Question

A company purchases shipments of machine components and uses this acceptance 11) sampling plan: Randomly select and test 30 components and accept the whole batch if there are fewer than 3 defectives. If a particular shipment of thousands of components actually has a 6 % rate of defects, what is the probability that this whole shipment will be accepted?

Answer 1

Answer:

Probability that this whole shipment will be accepted is 0.7324.

Step-by-step explanation:

We are given that a company purchases shipments of machine components and uses this acceptance sampling plan: Randomly select and test 30 components and accept the whole batch if there are fewer than 3 defectives.

The above situation can be represented through Binomial distribution;

$P(X=r) = \binom{n}{r}p^{r} (1-p)^{n-r} ; x = 0,1,2,3,.....$

where, n = number of trials (samples) taken = 30 components

            r = number of success = fewer than 3

           p = probability of success which in our question is % rate

                 of defects, i.e; 6%

LET X = Number of defective components

So, it means X ~ $Binom(n=30, p=0.06)$

Now, Probability that this whole shipment will be accepted only when there are fewer than 3 defectives = P(X < 3)

P(X < 3) = P(X = 0) + P(X = 1) + P(X = 2)

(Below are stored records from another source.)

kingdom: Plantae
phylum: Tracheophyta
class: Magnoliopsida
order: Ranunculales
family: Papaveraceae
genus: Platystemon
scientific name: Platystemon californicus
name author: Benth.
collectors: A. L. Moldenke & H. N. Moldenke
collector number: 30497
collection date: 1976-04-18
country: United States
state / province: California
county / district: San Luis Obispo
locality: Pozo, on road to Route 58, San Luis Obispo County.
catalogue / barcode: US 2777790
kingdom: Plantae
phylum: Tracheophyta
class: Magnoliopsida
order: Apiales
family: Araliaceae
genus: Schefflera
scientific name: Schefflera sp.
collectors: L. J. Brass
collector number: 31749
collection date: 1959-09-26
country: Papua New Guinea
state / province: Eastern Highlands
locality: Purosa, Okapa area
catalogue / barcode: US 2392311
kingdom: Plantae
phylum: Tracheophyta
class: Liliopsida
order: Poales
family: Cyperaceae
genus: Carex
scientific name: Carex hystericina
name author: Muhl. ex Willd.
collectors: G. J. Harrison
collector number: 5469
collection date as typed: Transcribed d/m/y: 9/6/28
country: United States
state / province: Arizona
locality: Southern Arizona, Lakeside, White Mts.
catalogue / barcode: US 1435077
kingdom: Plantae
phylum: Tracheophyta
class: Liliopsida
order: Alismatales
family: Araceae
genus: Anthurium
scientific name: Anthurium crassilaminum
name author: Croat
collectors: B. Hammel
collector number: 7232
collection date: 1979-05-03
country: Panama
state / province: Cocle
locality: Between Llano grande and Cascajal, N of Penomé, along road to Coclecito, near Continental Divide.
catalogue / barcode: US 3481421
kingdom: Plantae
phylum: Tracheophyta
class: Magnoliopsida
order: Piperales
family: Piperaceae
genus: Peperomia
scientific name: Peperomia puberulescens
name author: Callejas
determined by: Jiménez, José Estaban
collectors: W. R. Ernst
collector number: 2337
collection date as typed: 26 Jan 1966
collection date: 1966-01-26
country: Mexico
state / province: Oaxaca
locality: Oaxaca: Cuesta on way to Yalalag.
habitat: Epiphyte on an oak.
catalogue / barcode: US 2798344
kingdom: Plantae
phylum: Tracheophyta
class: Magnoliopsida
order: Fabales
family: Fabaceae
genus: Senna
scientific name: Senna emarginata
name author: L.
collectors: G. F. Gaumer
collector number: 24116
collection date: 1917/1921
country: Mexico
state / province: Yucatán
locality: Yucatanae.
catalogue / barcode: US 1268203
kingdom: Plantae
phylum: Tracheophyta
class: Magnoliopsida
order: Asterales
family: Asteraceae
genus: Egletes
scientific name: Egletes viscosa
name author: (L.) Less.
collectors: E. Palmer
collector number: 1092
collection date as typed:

= $\binom{30}{0}\times 0.06^{0} \times (1-0.06)^{30-0}+ \binom{30}{1}\times 0.06^{1} \times (1-0.06)^{30-1}+ \binom{30}{2}\times 0.06^{2} \times (1-0.06)^{30-2}$

= $1 \times 1 \times 0.94^{30}+ 30 \times 0.06^{1} \times 0.94^{29}+ 435 \times 0.06^{2} \times 0.94^{28}$

= 0.7324

Therefore, probability that this whole shipment will be accepted is 0.7324.